**The request:** Can you reproduce, word for word, the classification lines from every record below, leaving the pictures out of your answer?

[start of Records supplied]

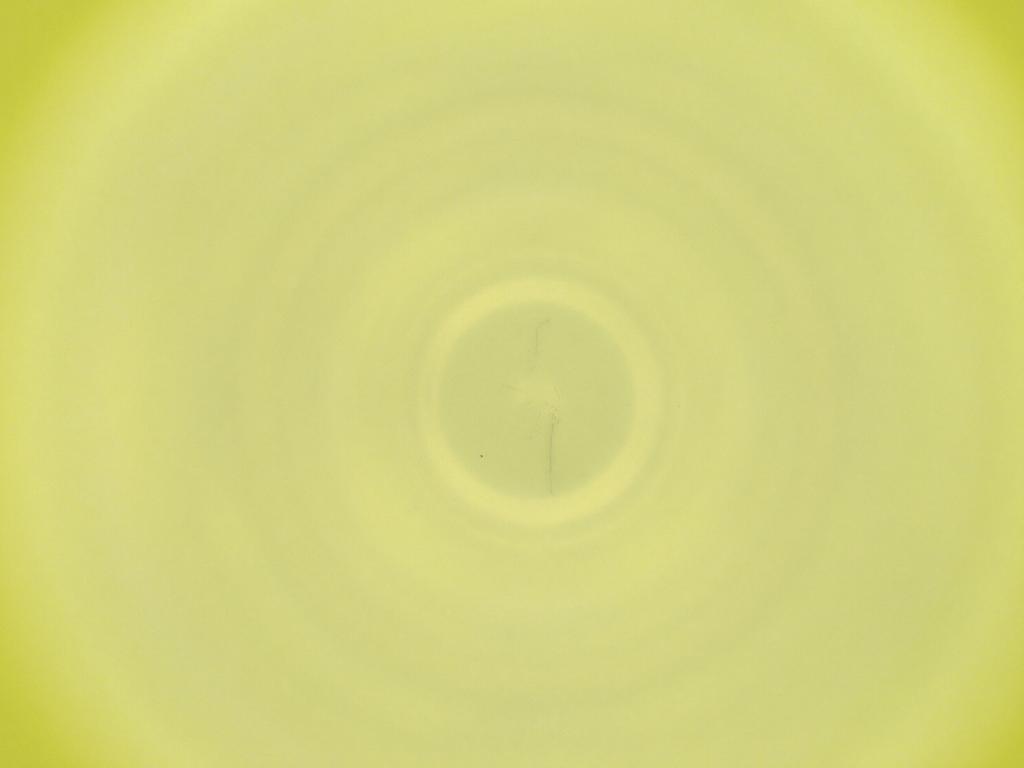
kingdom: Animalia
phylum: Arthropoda
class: Insecta
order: Diptera
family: Cecidomyiidae
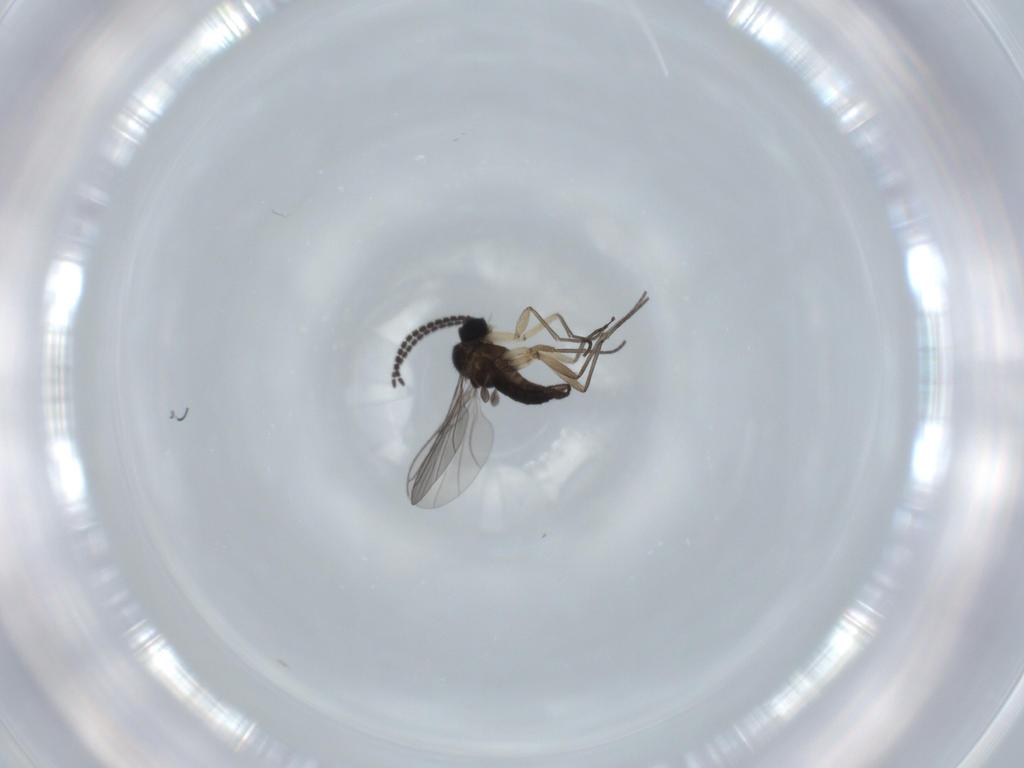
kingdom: Animalia
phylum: Arthropoda
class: Insecta
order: Diptera
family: Sciaridae
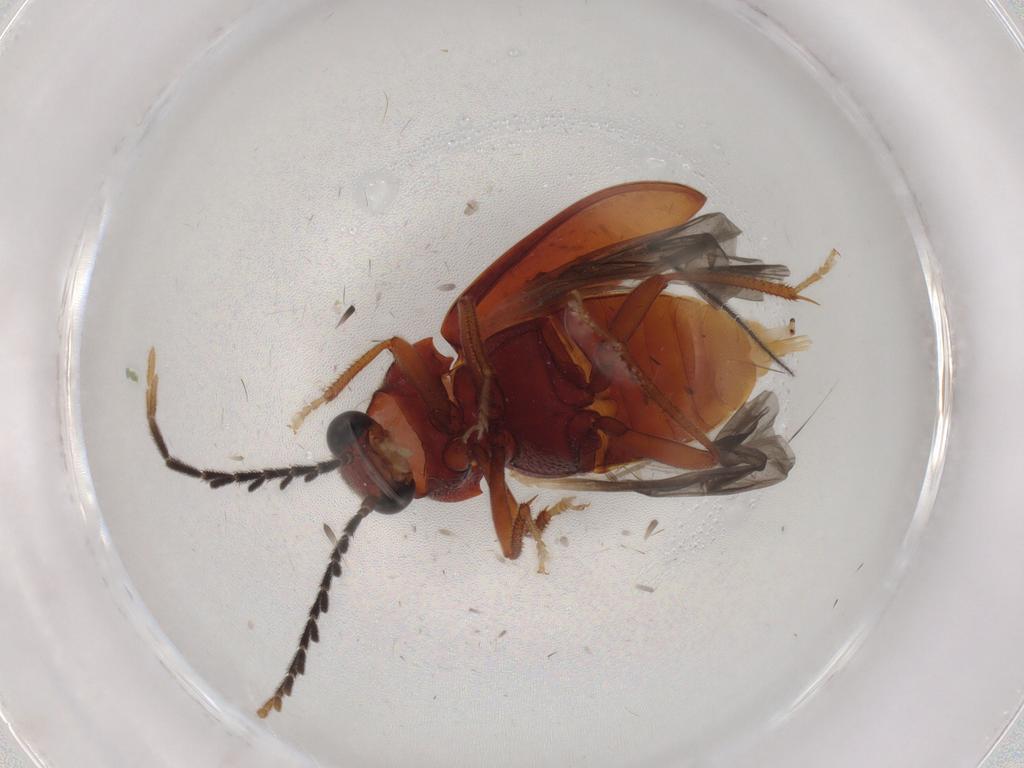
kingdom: Animalia
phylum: Arthropoda
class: Insecta
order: Coleoptera
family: Ptilodactylidae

[end of Records supplied]

**Solution for this exercise:**
kingdom: Animalia
phylum: Arthropoda
class: Insecta
order: Diptera
family: Cecidomyiidae
kingdom: Animalia
phylum: Arthropoda
class: Insecta
order: Diptera
family: Sciaridae
kingdom: Animalia
phylum: Arthropoda
class: Insecta
order: Coleoptera
family: Ptilodactylidae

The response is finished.